[Images with keypoint coordinates]

########

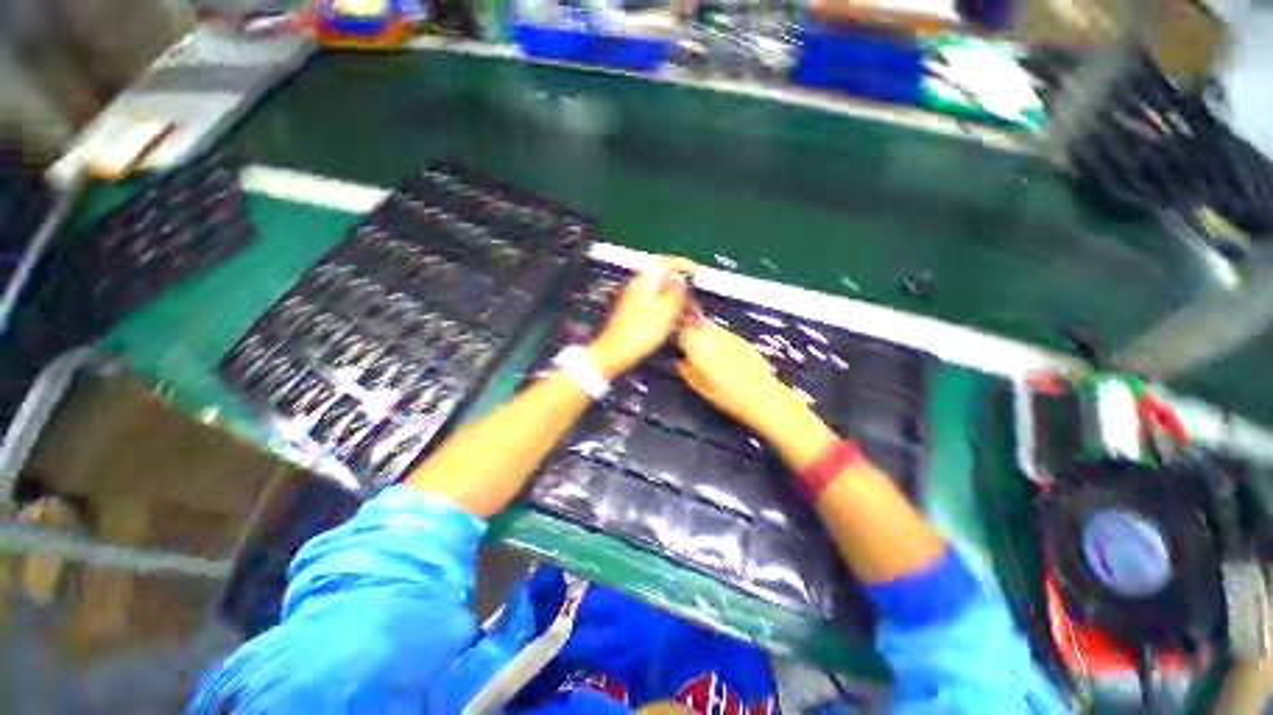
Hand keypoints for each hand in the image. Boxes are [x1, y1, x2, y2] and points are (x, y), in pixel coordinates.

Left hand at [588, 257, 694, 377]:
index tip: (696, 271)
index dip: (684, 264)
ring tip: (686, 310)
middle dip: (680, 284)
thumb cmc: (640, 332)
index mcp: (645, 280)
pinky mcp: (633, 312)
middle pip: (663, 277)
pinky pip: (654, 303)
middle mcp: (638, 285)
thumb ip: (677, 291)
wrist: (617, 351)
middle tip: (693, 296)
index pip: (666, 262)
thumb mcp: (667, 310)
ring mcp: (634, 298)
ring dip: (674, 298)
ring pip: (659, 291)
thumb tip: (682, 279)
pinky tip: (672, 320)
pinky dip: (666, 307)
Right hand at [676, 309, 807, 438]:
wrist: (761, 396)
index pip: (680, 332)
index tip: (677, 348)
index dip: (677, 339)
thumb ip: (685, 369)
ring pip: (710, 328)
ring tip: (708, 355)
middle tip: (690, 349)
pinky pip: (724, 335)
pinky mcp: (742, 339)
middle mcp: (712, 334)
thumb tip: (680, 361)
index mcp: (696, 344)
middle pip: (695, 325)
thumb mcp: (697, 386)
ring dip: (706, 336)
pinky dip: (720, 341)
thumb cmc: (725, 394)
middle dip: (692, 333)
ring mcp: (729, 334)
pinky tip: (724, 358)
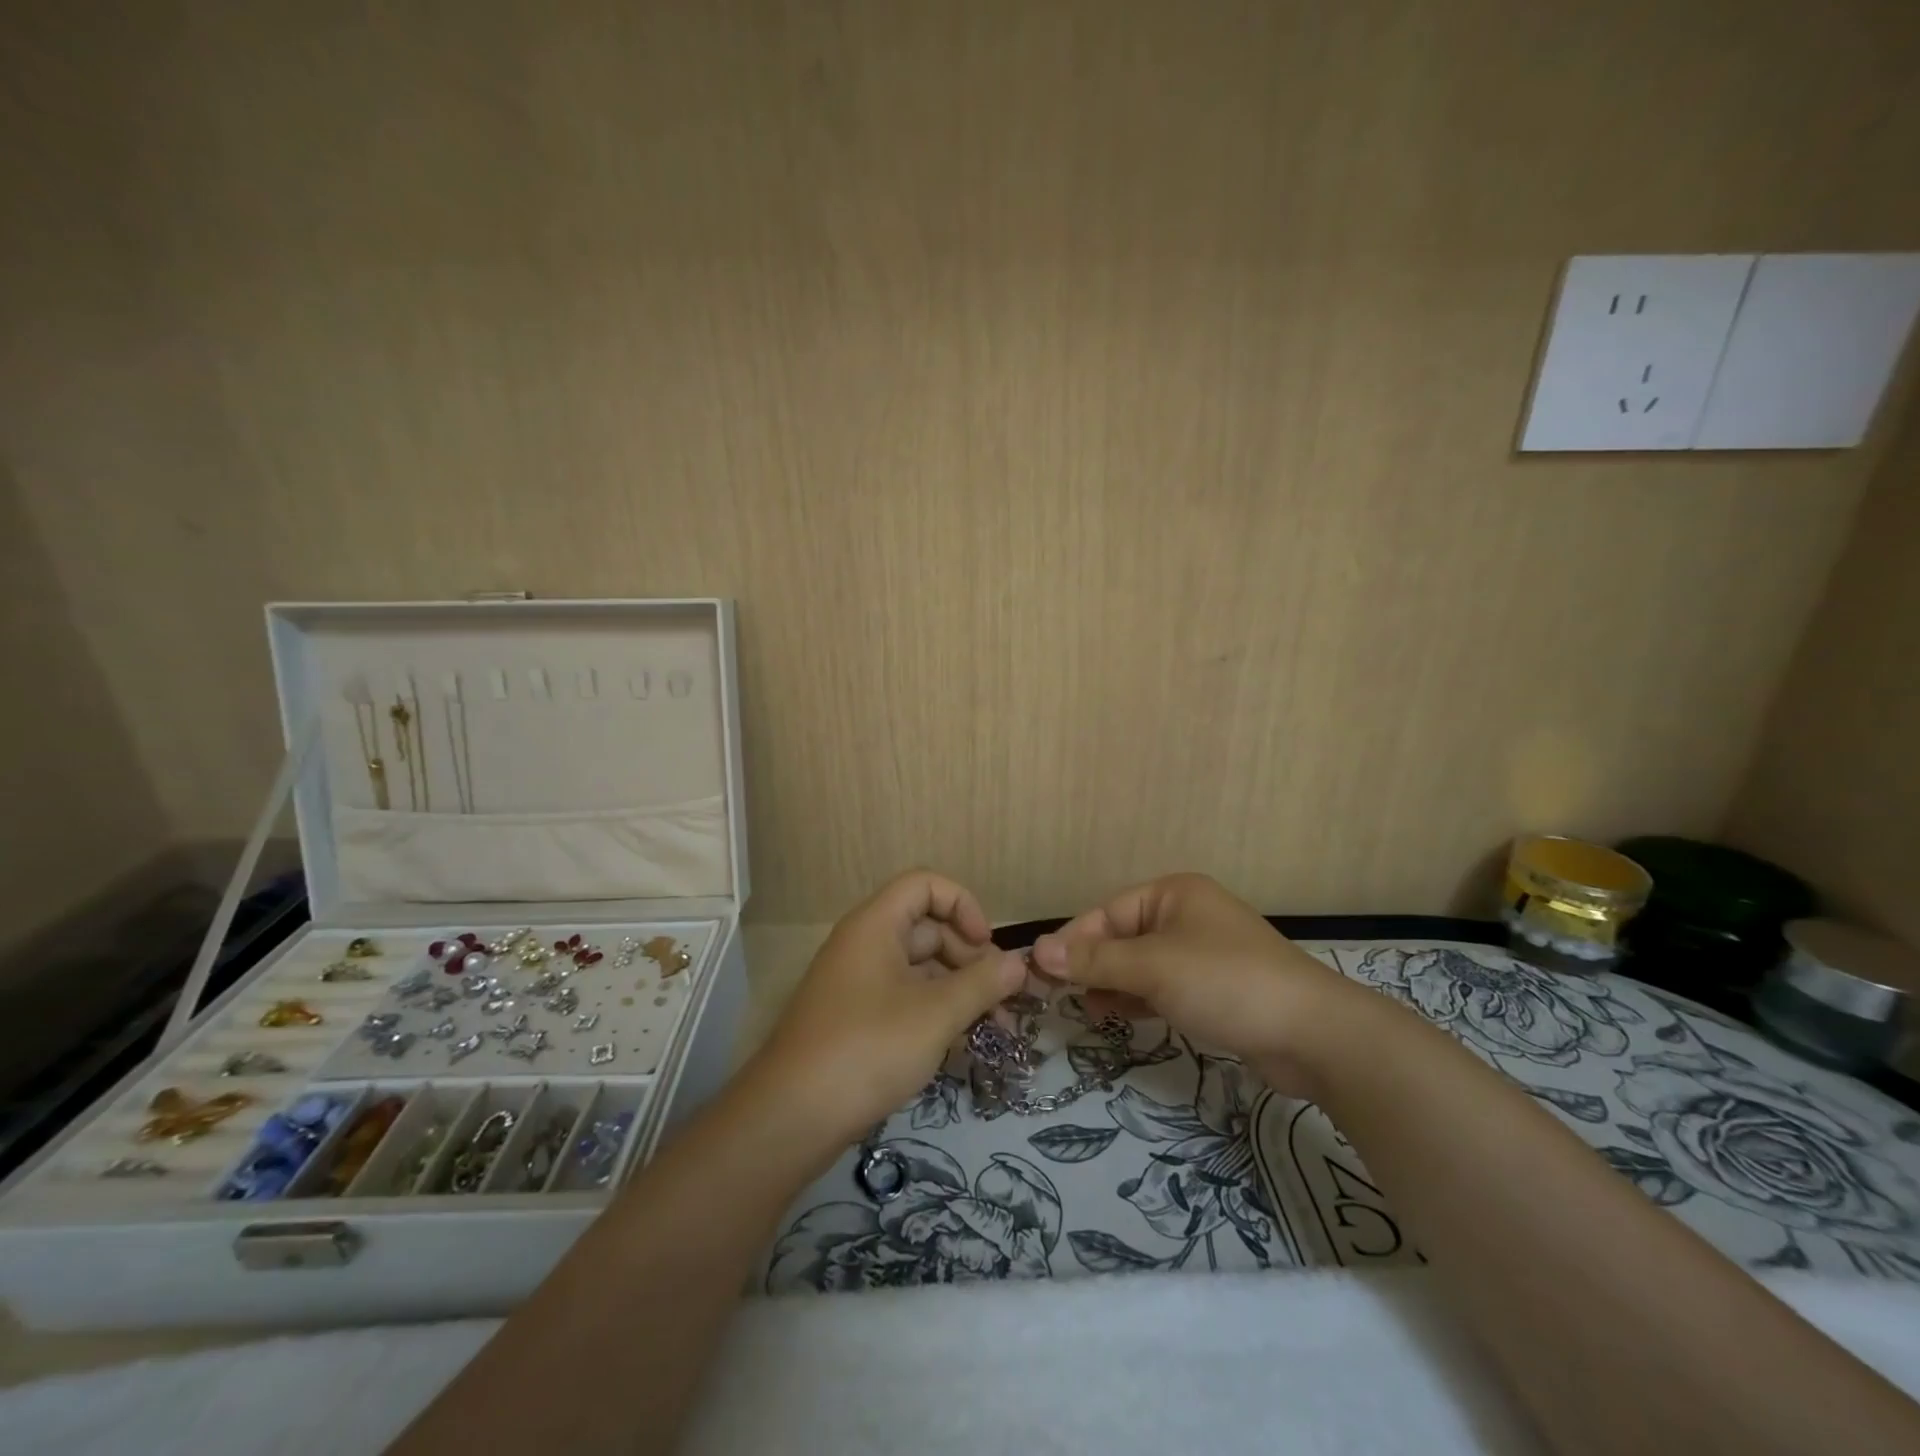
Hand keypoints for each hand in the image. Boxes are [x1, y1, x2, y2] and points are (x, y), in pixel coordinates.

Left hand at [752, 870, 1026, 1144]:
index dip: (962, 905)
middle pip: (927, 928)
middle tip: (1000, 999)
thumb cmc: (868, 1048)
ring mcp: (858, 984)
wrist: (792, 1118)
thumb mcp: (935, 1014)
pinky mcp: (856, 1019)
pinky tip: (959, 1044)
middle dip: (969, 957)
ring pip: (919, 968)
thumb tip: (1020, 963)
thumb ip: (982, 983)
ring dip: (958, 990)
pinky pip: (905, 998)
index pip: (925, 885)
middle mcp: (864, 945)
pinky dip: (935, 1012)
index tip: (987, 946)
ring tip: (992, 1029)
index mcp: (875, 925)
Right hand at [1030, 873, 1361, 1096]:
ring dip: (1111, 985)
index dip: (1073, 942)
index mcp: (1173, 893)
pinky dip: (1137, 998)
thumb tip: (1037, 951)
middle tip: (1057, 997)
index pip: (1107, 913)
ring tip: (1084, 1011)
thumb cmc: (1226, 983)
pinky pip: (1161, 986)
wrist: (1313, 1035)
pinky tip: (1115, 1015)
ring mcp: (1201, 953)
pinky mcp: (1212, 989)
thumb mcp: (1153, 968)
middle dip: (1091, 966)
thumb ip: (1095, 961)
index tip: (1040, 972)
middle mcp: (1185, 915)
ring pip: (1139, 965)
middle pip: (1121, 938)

########

Return, word for word, every line from the line with "thumb ip: (982, 983)" to the final line of the data.

Answer space >>
thumb ip: (982, 983)
ring dip: (958, 990)
pinky pip: (905, 998)
index pip: (925, 885)
middle mcp: (864, 945)
pinky dip: (935, 1012)
index tip: (987, 946)
ring tip: (992, 1029)
index mcp: (875, 925)
Right hand at [1030, 873, 1361, 1096]:
ring dip: (1111, 985)
index dip: (1073, 942)
index mcp: (1173, 893)
pinky dip: (1137, 998)
thumb tip: (1037, 951)
middle tip: (1057, 997)
index pip: (1107, 913)
ring tip: (1084, 1011)
thumb cmc: (1226, 983)
pinky pip: (1161, 986)
wrist: (1313, 1035)
pinky tip: (1115, 1015)
ring mcp: (1201, 953)
pinky mcp: (1212, 989)
thumb mcp: (1153, 968)
middle dip: (1091, 966)
thumb ip: (1095, 961)
index tip: (1040, 972)
middle mcp: (1185, 915)
ring pip: (1139, 965)
middle pip: (1121, 938)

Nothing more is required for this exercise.